Pour plusieurs pays de l'UE, cette déclaration n'a guère été une surprise : la menace directe que représente la Russie est une réalité palpable depuis des décennies. En Slovaquie, l'influence malveillante de la Russie a sans doute déjà laissé des traces significatives sur la démocratie du pays. Beaucoup attribuent le soutien de sources de désinformation à la résurgence de l'ancien Premier ministre Robert Fico, un populiste pro-Poutine revenu au pouvoir en 2023. En Slovaquie, des experts examinent les campagnes numériques de la Russie depuis des années, ce qui leur a permis d'acquérir une connaissance approfondie de leur fonctionnement. À l'approche des élections européennes, il est essentiel que les Etats membres tirent des leçons de leurs expériences respectives afin de préserver leur intégrité démocratique.

Pour bien comprendre la scène de la désinformation en Slovaquie et sa trajectoire d'évolution, nous devons d'abord nous pencher sur les tendances conspirationnistes de la population slovaque. Des recherches menées par le groupe de réflexion GLOBSEC, basé à Bratislava, révèlent que plus de 50 % des personnes interrogées dans le cadre d'une étude nationale croyaient aux récits conspirationnistes, ce qui fait de la Slovaquie le pays le plus enclin aux théories du complot dans la région d'Europe centrale.

Dominika Hajdu, directrice politique du Centre pour la démocratie et la résilience de GLOBSEC, décrit certains des récits conspirationnistes les plus répandus et les plus influents en Slovaquie. “Les théories du complot qui ont toujours dominé sont celles qui prétendent que les démocraties n'existent pas vraiment parce qu'il y a d'autres ‘élites secrètes’", résume-t-elle.

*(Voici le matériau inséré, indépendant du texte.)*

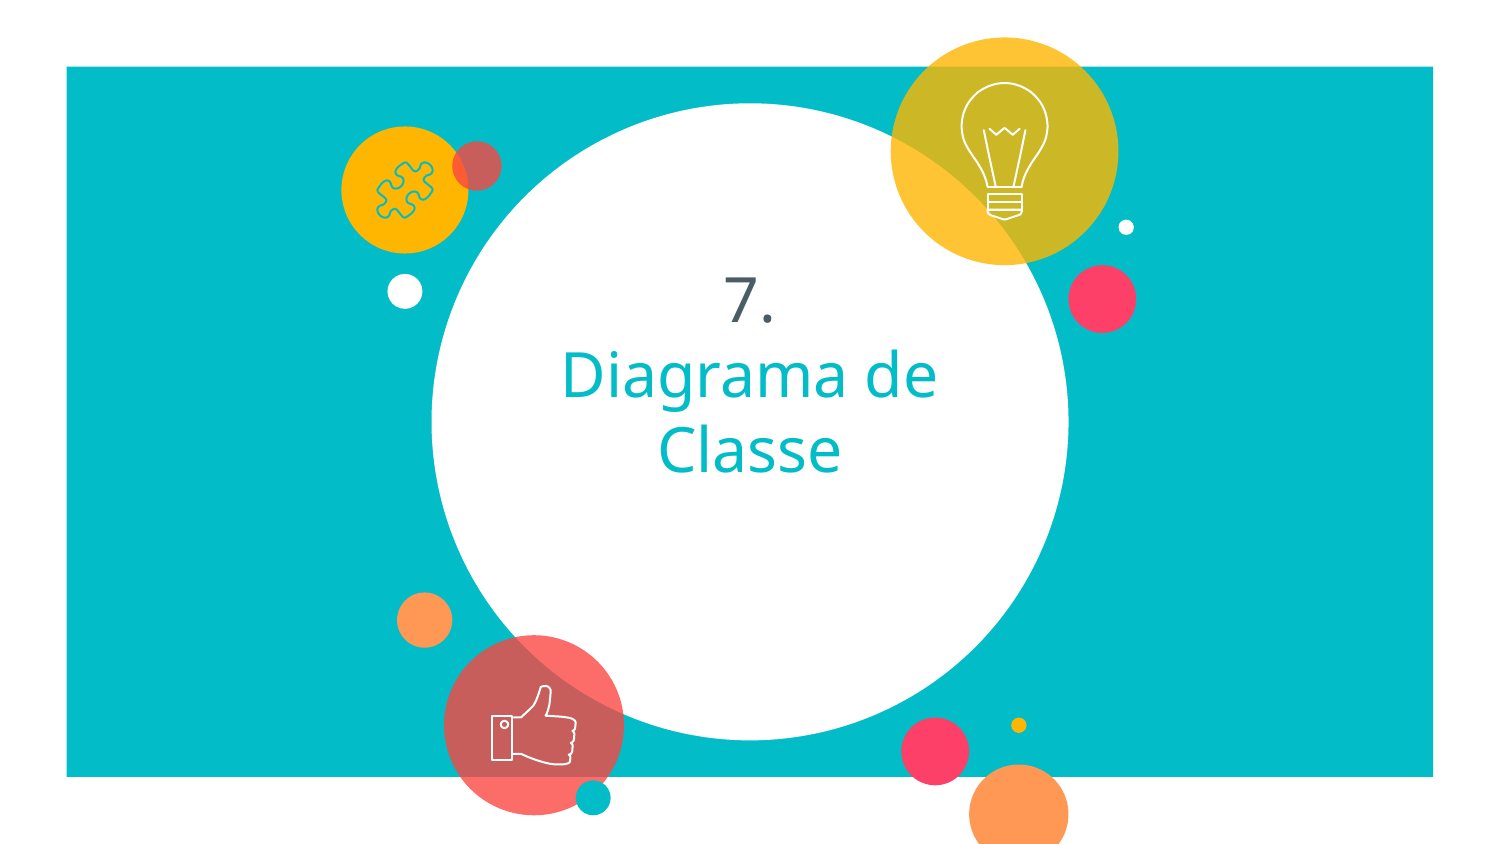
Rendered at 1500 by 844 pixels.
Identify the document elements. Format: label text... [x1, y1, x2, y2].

title 7. Diagrama de Classe [473, 309, 1027, 500]
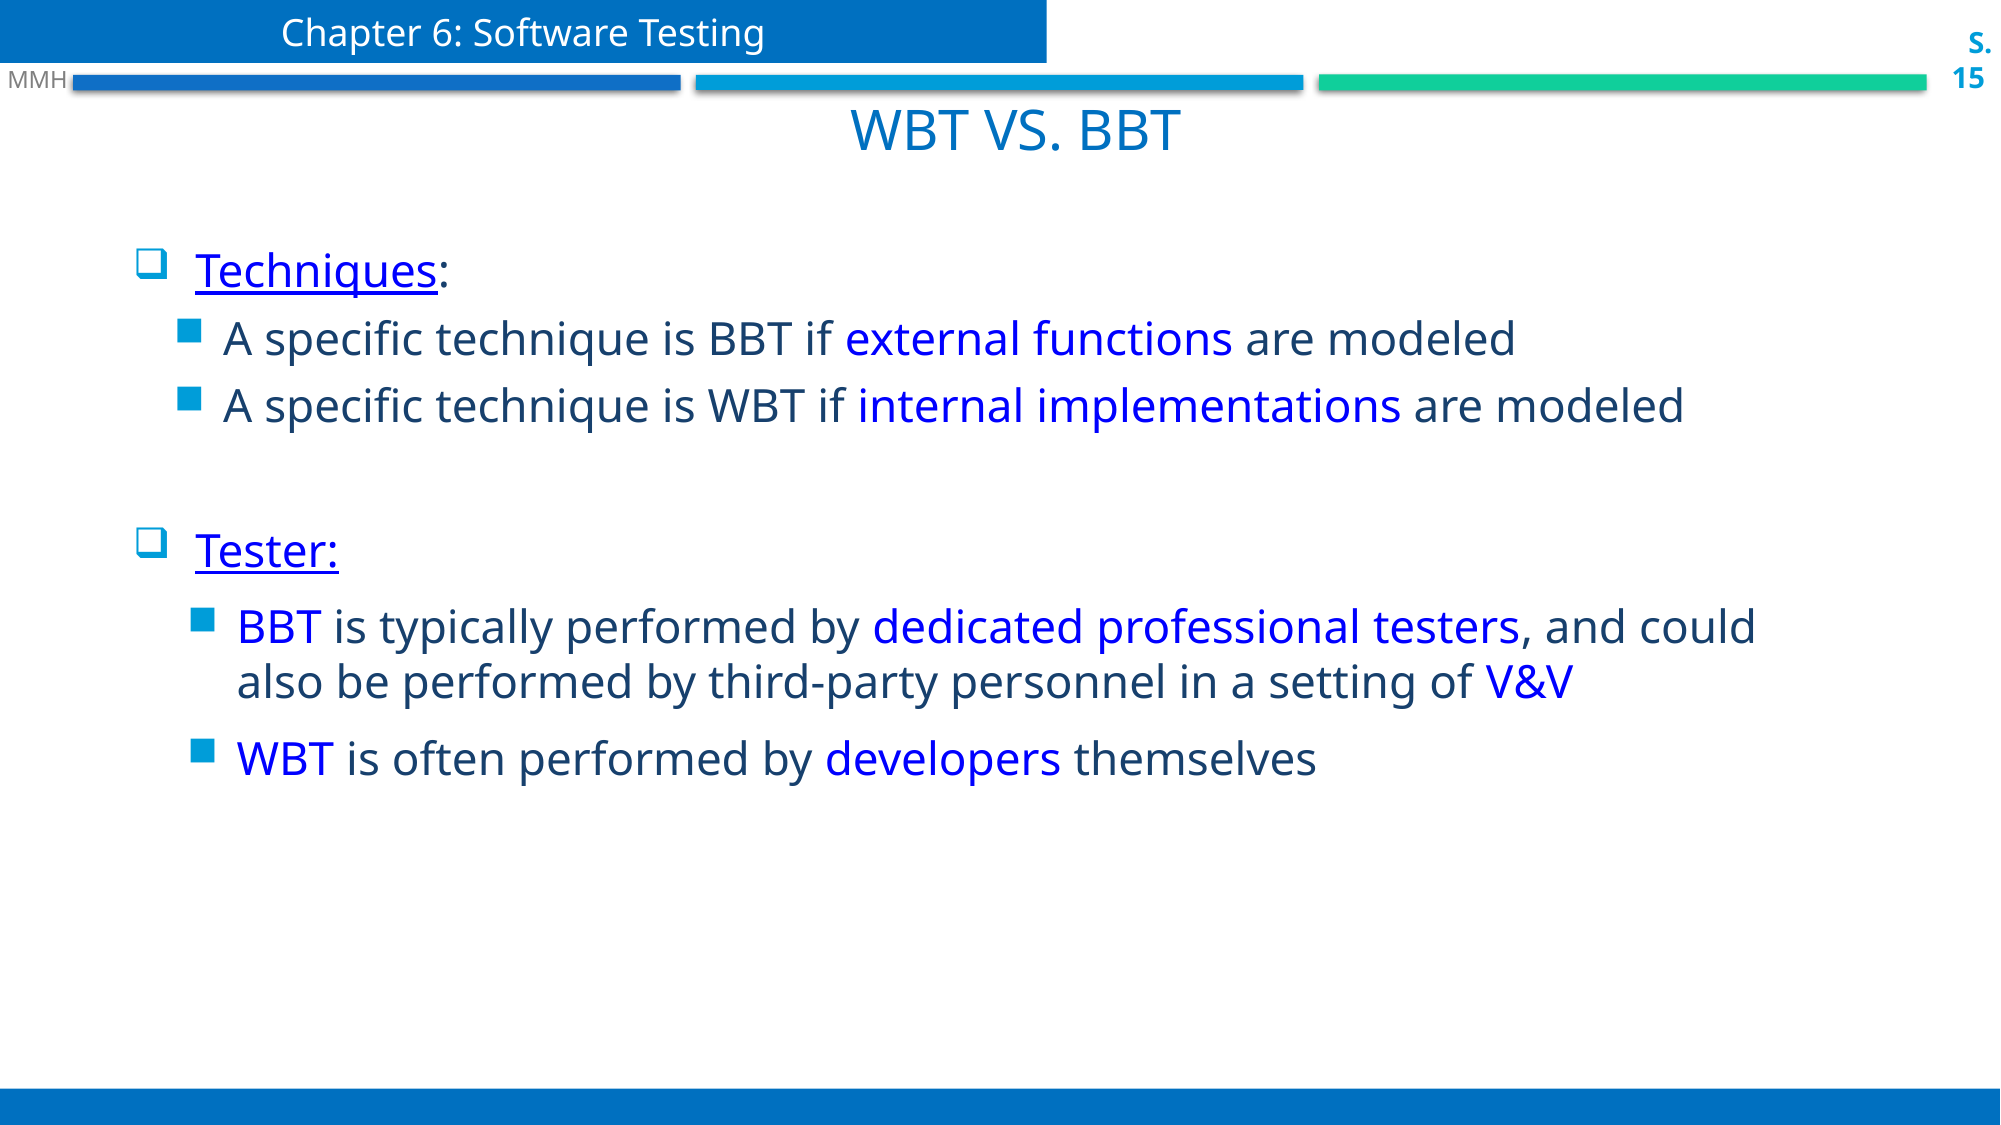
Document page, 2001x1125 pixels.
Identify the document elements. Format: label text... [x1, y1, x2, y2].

title WBT vs. BBT [111, 87, 1921, 170]
text_box [0, 1087, 2000, 1125]
text_box Chapter 6: Software Testing [0, 0, 1049, 65]
text_box S.15 [1920, 45, 2000, 78]
text_box MMH [0, 56, 85, 102]
text_box Techniques: A specific technique is BBT if external functions are modeled A specific technique is WBT if internal implementations are modeled Tester: BBT is typically performed by dedicated professional testers, and could also be performed by third-party personnel in a setting of V&V WBT is often performed by developers themselves [118, 234, 1829, 886]
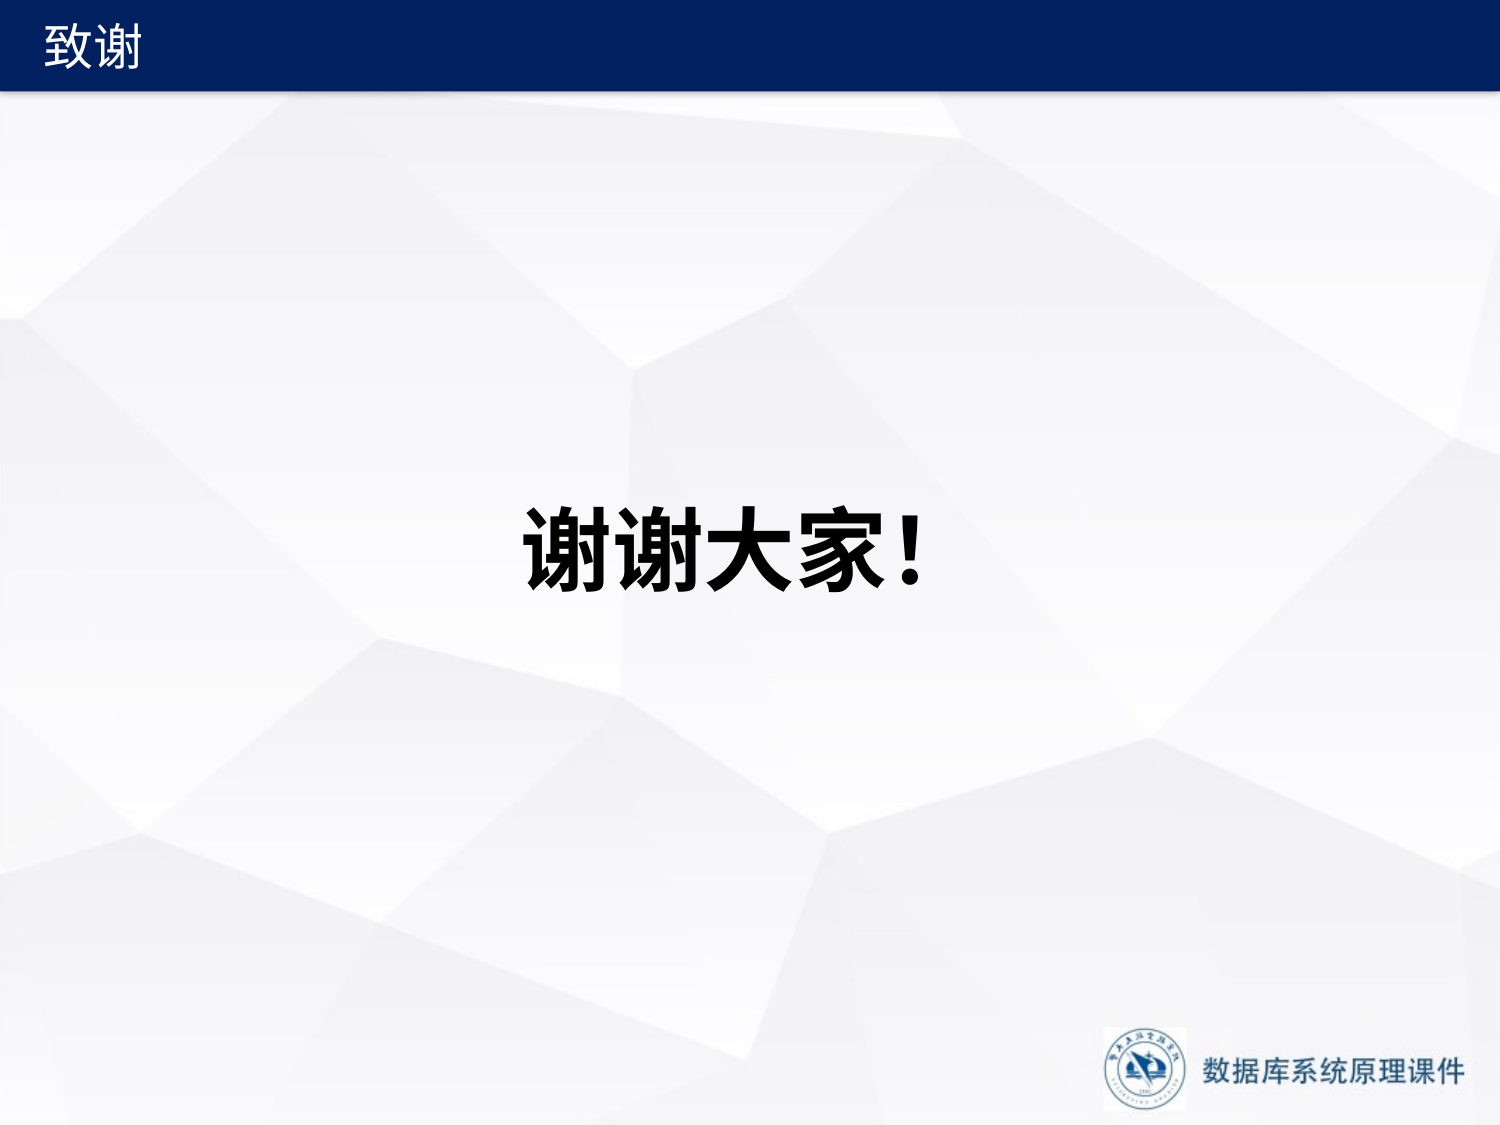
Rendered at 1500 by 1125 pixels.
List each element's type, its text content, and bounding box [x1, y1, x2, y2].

picture [0, 92, 1500, 1125]
text_box 谢谢大家！ [450, 485, 1051, 611]
text_box 致谢 [28, 7, 159, 83]
text_box [0, 0, 1500, 92]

"En général, il y a un personnage ou une entité, comme Bill Gates, George Soros, l'Organisation mondiale de la santé (OMS) ou le Forum économique mondial (WEF), qui tirerait les ficelles et déciderait de ce qui est important en Slovaquie. L'élite secrète est toujours là, quelque part". Cette croyance qu'un groupe sans visage est en fait en charge de la Slovaquie brise la confiance dans les institutions démocratiques, incitant à "tout remettre en question" lorsqu'il s'agit de la politique et de la société.